* _DESCRIPTION OF THE TASK_: Across the entries below, count the lines in which the word "Brain" occurs. Reply with the count alone.

* _EXCERPTED RECORDS_:
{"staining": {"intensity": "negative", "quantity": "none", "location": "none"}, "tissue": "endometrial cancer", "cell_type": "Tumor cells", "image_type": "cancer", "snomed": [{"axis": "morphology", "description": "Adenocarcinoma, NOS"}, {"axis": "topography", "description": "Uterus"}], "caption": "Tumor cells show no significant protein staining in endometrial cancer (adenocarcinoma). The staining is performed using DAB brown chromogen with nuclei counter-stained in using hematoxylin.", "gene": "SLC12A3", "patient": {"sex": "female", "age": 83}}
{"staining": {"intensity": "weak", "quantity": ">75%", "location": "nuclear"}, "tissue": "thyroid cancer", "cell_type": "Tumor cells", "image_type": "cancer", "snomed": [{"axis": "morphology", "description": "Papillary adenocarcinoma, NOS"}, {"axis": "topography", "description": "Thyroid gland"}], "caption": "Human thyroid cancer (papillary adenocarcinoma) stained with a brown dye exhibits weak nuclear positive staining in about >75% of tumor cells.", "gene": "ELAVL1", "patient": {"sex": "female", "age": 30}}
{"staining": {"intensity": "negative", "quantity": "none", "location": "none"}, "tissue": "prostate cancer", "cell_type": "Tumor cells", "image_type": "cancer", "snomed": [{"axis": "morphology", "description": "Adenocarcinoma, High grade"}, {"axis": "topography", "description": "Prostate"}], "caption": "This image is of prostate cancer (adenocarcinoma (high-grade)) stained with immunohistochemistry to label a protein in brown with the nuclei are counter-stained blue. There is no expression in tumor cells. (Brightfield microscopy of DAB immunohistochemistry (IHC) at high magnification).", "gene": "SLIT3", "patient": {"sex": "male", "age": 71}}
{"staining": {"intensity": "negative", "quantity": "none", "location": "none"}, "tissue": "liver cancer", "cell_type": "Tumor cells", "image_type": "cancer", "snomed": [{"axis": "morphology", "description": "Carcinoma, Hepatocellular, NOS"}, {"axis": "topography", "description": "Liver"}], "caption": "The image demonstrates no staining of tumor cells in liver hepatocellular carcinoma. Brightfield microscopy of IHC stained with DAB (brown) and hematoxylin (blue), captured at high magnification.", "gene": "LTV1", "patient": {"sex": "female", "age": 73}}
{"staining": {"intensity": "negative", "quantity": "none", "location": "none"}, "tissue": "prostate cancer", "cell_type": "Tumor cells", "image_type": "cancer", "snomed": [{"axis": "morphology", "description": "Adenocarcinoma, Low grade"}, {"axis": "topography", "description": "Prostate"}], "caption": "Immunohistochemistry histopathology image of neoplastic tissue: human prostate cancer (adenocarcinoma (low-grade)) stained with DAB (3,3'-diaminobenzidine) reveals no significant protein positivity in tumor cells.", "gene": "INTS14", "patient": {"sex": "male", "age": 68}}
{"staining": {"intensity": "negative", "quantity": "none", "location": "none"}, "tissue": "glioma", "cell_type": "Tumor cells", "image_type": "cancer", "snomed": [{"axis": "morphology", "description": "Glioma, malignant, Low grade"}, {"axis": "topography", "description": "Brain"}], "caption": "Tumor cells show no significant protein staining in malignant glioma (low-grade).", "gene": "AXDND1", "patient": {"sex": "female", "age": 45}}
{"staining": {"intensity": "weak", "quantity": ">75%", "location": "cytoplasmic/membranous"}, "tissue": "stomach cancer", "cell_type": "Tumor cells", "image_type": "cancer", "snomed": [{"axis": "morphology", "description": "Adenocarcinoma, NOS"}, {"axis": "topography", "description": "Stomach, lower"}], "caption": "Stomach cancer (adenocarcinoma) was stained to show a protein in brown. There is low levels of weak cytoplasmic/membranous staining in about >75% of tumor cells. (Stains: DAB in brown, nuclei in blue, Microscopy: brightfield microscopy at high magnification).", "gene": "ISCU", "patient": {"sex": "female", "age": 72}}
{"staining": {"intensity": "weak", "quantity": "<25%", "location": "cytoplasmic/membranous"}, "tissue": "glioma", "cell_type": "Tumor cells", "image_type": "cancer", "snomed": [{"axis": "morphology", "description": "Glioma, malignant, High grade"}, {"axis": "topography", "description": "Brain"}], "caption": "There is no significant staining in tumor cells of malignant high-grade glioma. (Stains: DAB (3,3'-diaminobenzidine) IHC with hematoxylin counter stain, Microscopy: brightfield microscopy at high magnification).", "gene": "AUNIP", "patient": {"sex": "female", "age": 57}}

* _ANSWER BOX_: 2